* Exercise:
Copy out every item below word for word, but leave out the pictures.

_____

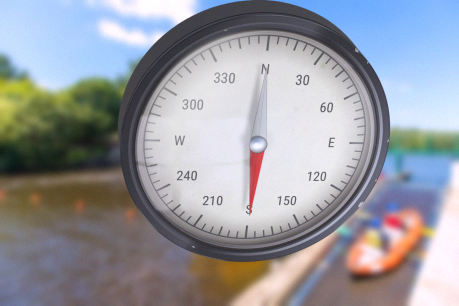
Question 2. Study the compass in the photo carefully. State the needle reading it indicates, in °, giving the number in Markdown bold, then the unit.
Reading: **180** °
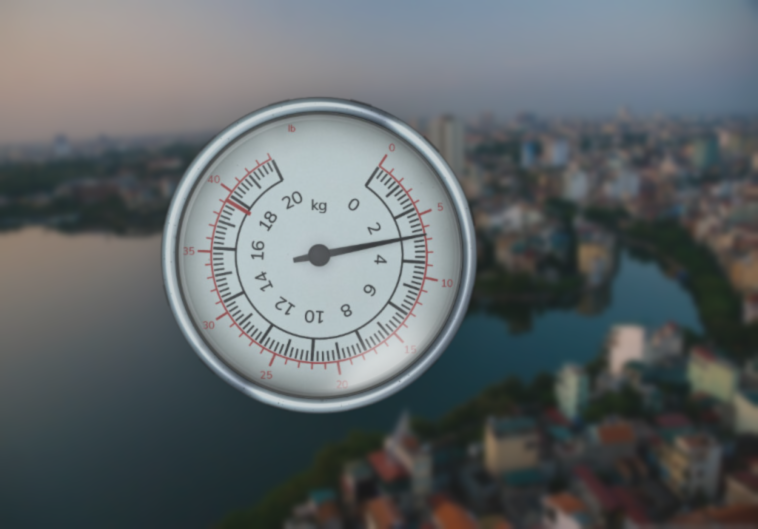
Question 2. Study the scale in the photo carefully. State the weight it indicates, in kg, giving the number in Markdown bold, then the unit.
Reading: **3** kg
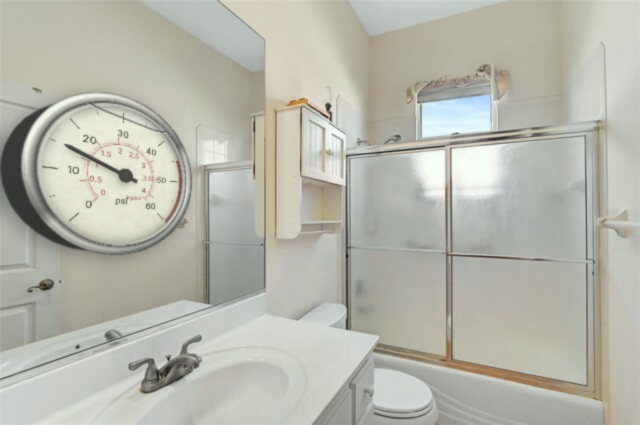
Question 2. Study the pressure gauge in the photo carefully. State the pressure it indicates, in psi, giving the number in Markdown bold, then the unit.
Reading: **15** psi
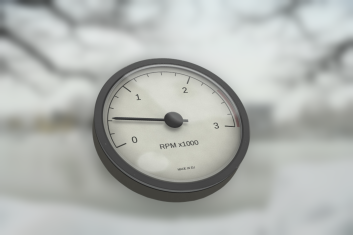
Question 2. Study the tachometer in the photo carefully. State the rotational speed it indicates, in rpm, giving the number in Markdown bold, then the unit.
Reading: **400** rpm
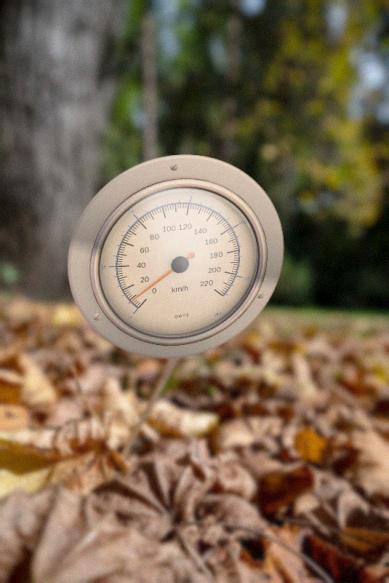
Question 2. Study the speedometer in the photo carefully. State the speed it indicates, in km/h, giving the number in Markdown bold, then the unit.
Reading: **10** km/h
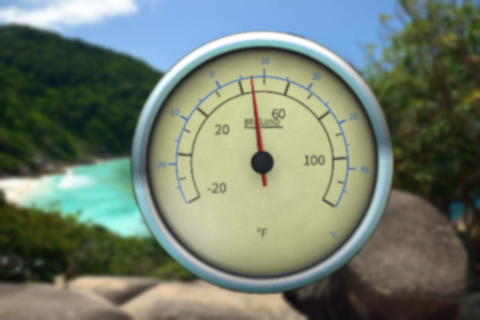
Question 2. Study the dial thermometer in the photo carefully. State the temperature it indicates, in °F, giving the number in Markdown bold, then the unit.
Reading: **45** °F
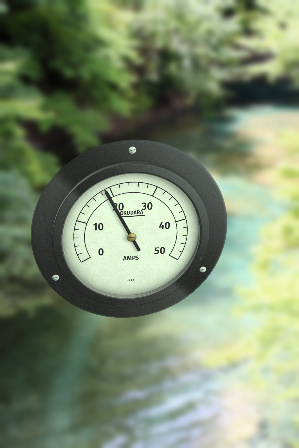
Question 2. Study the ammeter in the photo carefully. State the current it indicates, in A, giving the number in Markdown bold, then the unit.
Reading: **19** A
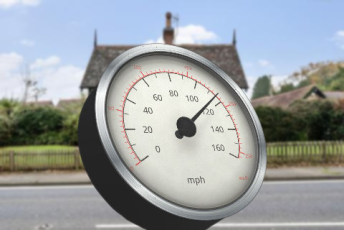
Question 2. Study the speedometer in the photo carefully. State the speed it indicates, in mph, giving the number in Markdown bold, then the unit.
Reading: **115** mph
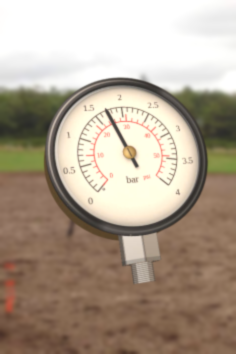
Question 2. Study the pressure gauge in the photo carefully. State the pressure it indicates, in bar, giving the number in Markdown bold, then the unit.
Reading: **1.7** bar
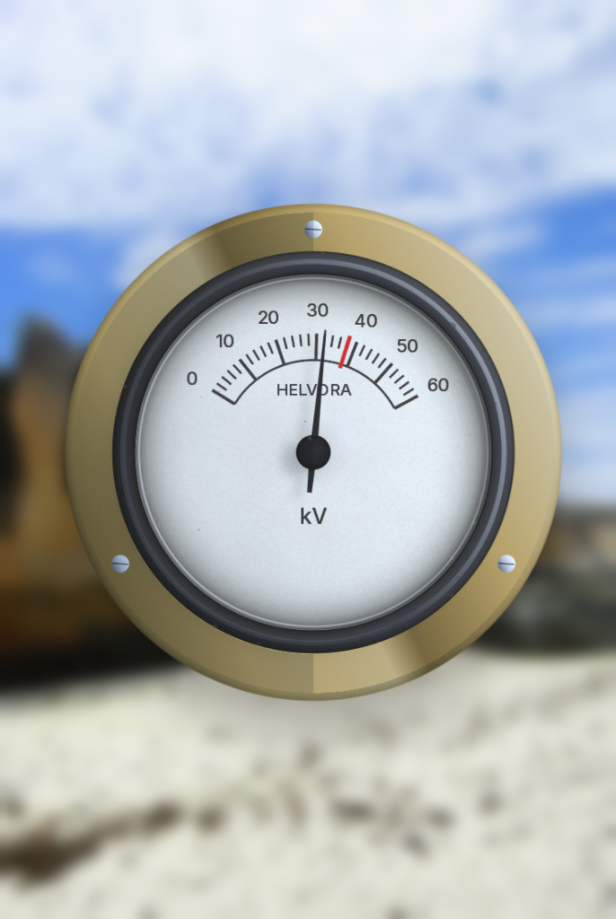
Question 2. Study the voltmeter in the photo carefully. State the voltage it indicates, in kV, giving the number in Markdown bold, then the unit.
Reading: **32** kV
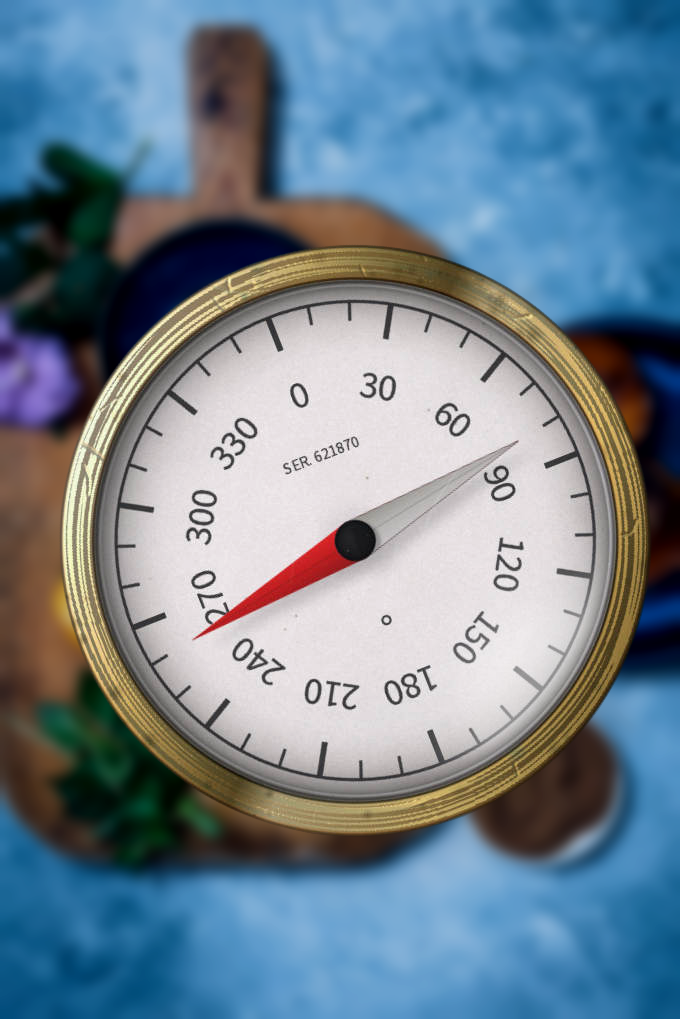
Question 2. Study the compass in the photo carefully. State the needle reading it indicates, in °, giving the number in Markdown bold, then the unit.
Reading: **260** °
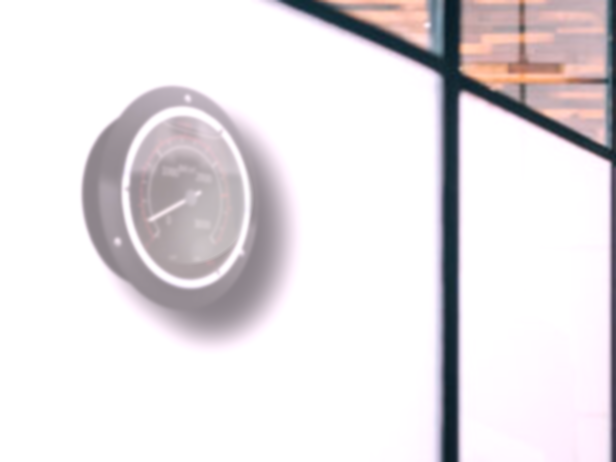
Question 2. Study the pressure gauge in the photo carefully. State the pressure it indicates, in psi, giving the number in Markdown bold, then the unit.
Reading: **200** psi
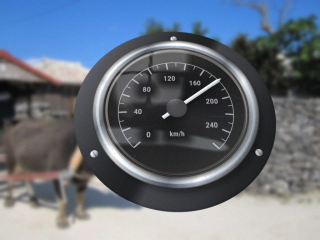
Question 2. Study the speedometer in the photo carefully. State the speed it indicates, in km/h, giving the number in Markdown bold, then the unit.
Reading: **180** km/h
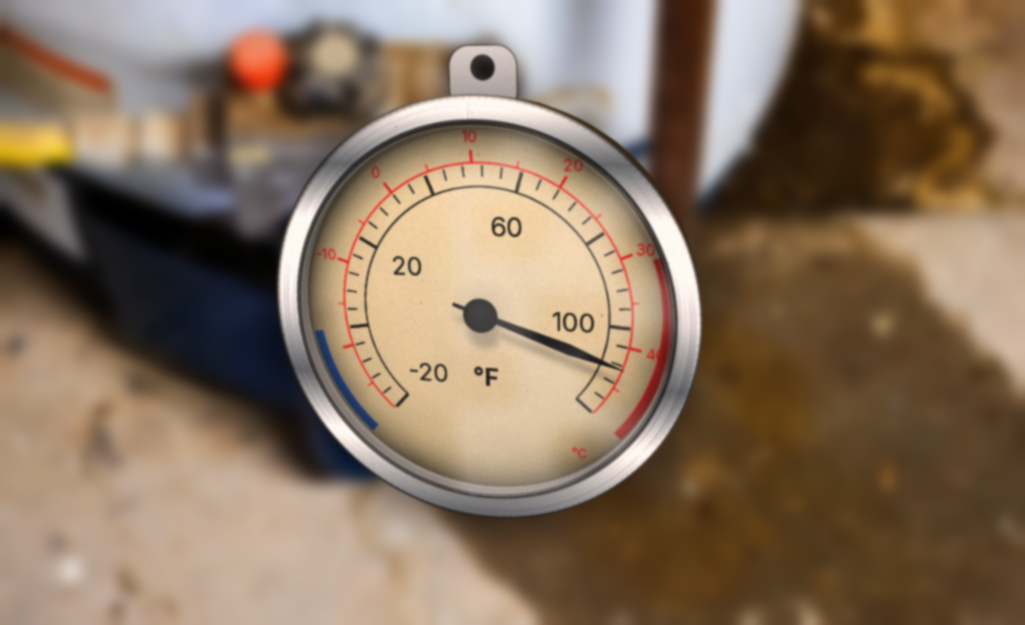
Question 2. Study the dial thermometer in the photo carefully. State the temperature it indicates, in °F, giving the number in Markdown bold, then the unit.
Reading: **108** °F
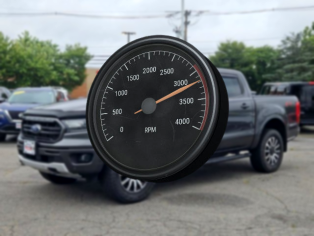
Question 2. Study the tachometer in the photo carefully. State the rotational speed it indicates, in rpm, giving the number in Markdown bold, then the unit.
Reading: **3200** rpm
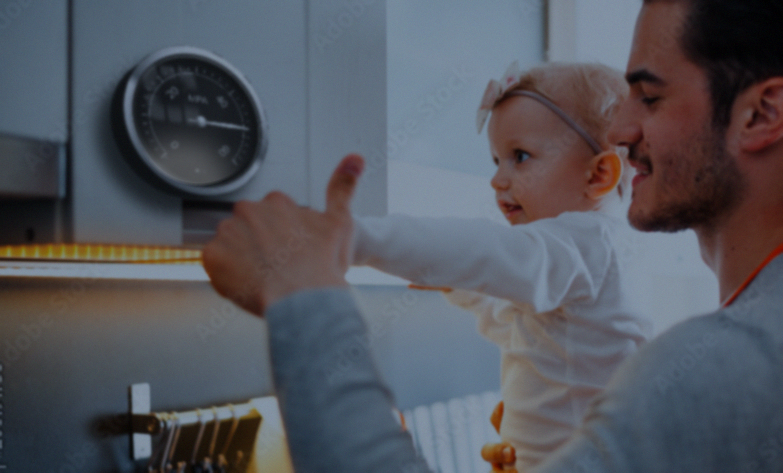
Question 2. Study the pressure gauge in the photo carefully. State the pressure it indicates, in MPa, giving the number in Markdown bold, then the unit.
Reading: **50** MPa
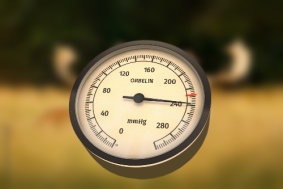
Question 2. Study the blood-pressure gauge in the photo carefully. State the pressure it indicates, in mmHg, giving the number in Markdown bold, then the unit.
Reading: **240** mmHg
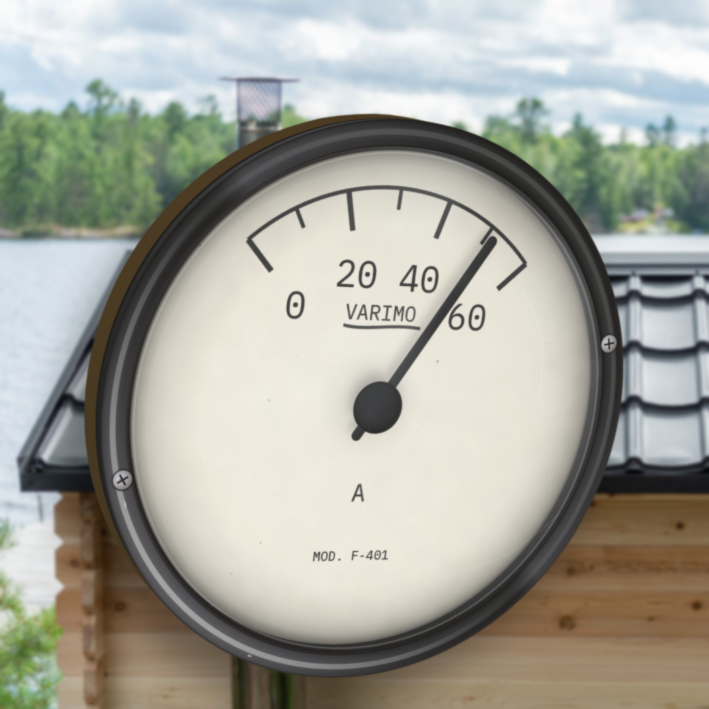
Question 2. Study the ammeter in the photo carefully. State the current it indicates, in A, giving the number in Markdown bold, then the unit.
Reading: **50** A
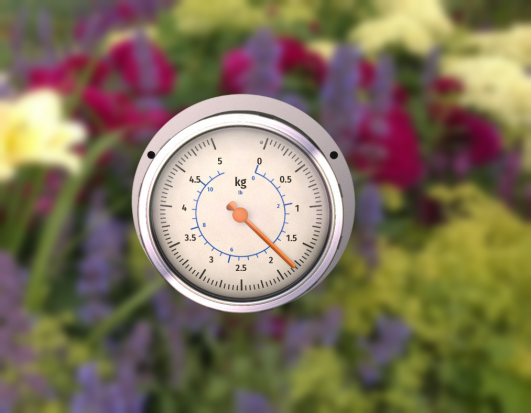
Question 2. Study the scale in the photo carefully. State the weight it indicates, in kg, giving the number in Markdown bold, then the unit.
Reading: **1.8** kg
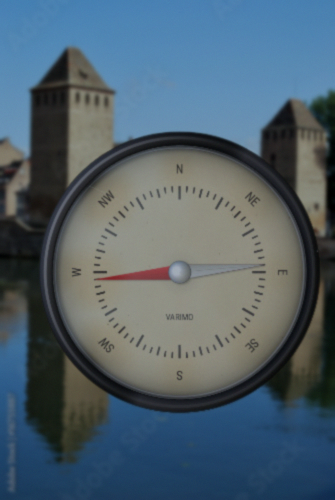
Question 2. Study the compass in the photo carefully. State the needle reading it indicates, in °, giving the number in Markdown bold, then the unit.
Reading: **265** °
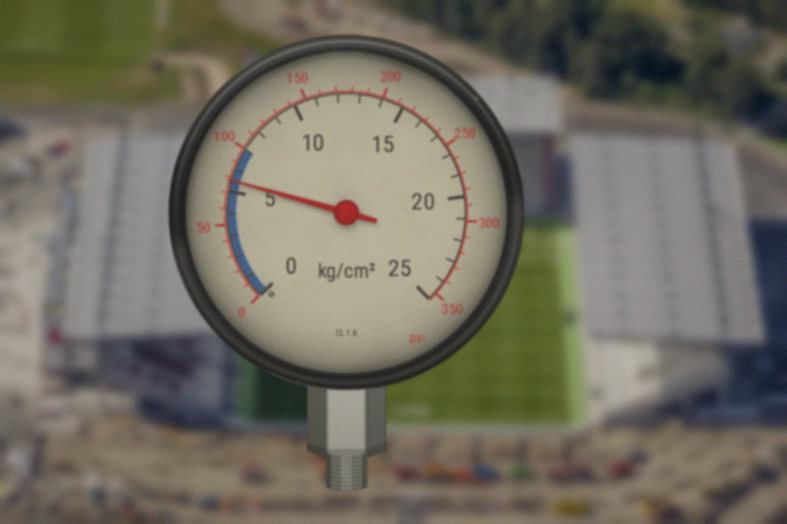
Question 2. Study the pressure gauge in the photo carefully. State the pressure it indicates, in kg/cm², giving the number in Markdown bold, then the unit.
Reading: **5.5** kg/cm²
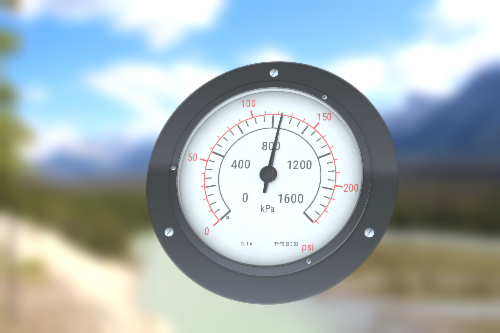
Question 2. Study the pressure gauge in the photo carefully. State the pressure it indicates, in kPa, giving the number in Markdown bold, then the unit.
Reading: **850** kPa
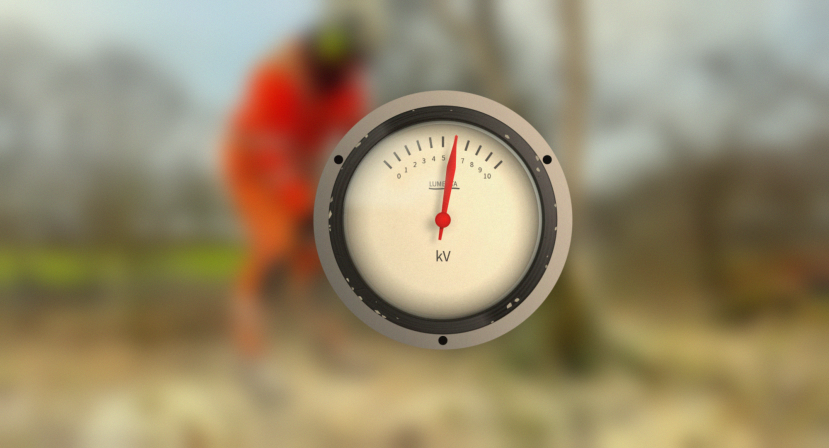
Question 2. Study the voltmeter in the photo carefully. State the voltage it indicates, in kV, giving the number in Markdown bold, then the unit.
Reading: **6** kV
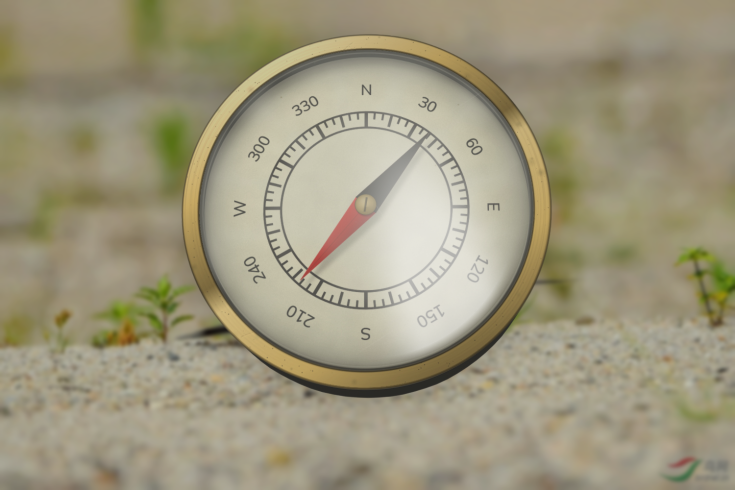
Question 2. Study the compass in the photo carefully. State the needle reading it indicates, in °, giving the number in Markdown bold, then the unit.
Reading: **220** °
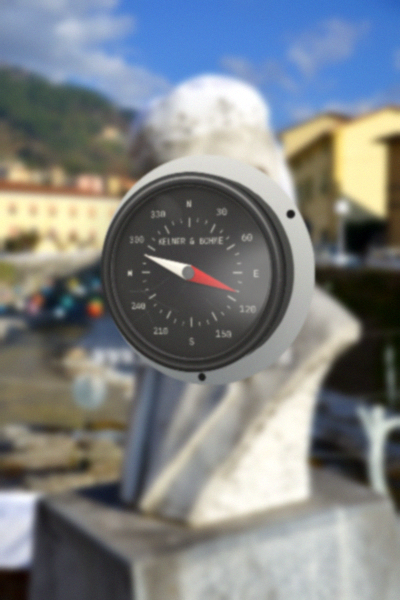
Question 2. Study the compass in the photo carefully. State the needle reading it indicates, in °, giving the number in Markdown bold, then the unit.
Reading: **110** °
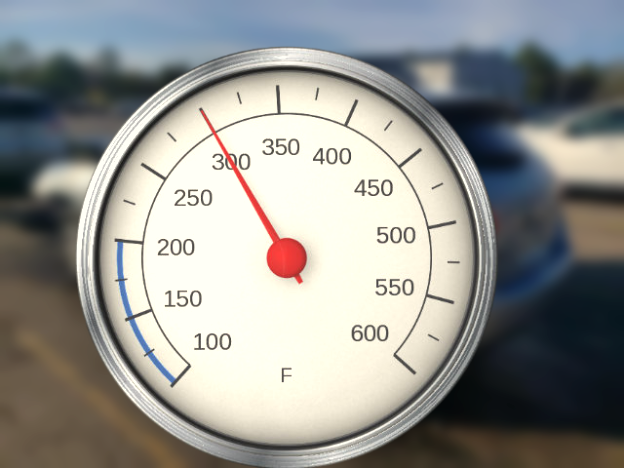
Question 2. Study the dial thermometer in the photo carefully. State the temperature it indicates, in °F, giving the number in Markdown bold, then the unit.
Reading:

_____

* Task response:
Question 2. Study the compass in the photo carefully. State the needle reading it indicates, in °, giving the number in Markdown bold, then the unit.
Reading: **180** °
Question 2. Study the scale in the photo carefully. State the weight it indicates, in kg, giving the number in Markdown bold, then the unit.
Reading: **3** kg
Question 2. Study the pressure gauge in the photo carefully. State the pressure it indicates, in psi, giving the number in Markdown bold, then the unit.
Reading: **15** psi
Question 2. Study the tachometer in the photo carefully. State the rotational speed it indicates, in rpm, giving the number in Markdown bold, then the unit.
Reading: **400** rpm
Question 2. Study the speedometer in the photo carefully. State the speed it indicates, in km/h, giving the number in Markdown bold, then the unit.
Reading: **10** km/h
Question 2. Study the dial thermometer in the photo carefully. State the temperature it indicates, in °F, giving the number in Markdown bold, then the unit.
Reading: **45** °F
Question 2. Study the ammeter in the photo carefully. State the current it indicates, in A, giving the number in Markdown bold, then the unit.
Reading: **19** A
Question 2. Study the speedometer in the photo carefully. State the speed it indicates, in mph, giving the number in Markdown bold, then the unit.
Reading: **115** mph
Question 2. Study the pressure gauge in the photo carefully. State the pressure it indicates, in bar, giving the number in Markdown bold, then the unit.
Reading: **1.7** bar
Question 2. Study the voltmeter in the photo carefully. State the voltage it indicates, in kV, giving the number in Markdown bold, then the unit.
Reading: **32** kV
Question 2. Study the compass in the photo carefully. State the needle reading it indicates, in °, giving the number in Markdown bold, then the unit.
Reading: **260** °
Question 2. Study the pressure gauge in the photo carefully. State the pressure it indicates, in psi, giving the number in Markdown bold, then the unit.
Reading: **200** psi
Question 2. Study the speedometer in the photo carefully. State the speed it indicates, in km/h, giving the number in Markdown bold, then the unit.
Reading: **180** km/h
Question 2. Study the dial thermometer in the photo carefully. State the temperature it indicates, in °F, giving the number in Markdown bold, then the unit.
Reading: **108** °F
Question 2. Study the tachometer in the photo carefully. State the rotational speed it indicates, in rpm, giving the number in Markdown bold, then the unit.
Reading: **3200** rpm
Question 2. Study the pressure gauge in the photo carefully. State the pressure it indicates, in MPa, giving the number in Markdown bold, then the unit.
Reading: **50** MPa
Question 2. Study the blood-pressure gauge in the photo carefully. State the pressure it indicates, in mmHg, giving the number in Markdown bold, then the unit.
Reading: **240** mmHg
Question 2. Study the ammeter in the photo carefully. State the current it indicates, in A, giving the number in Markdown bold, then the unit.
Reading: **50** A
Question 2. Study the scale in the photo carefully. State the weight it indicates, in kg, giving the number in Markdown bold, then the unit.
Reading: **1.8** kg
Question 2. Study the compass in the photo carefully. State the needle reading it indicates, in °, giving the number in Markdown bold, then the unit.
Reading: **265** °
Question 2. Study the pressure gauge in the photo carefully. State the pressure it indicates, in kg/cm², giving the number in Markdown bold, then the unit.
Reading: **5.5** kg/cm²
Question 2. Study the pressure gauge in the photo carefully. State the pressure it indicates, in kPa, giving the number in Markdown bold, then the unit.
Reading: **850** kPa
Question 2. Study the voltmeter in the photo carefully. State the voltage it indicates, in kV, giving the number in Markdown bold, then the unit.
Reading: **6** kV
Question 2. Study the compass in the photo carefully. State the needle reading it indicates, in °, giving the number in Markdown bold, then the unit.
Reading: **220** °
Question 2. Study the compass in the photo carefully. State the needle reading it indicates, in °, giving the number in Markdown bold, then the unit.
Reading: **110** °
Question 2. Study the dial thermometer in the photo carefully. State the temperature it indicates, in °F, giving the number in Markdown bold, then the unit.
Reading:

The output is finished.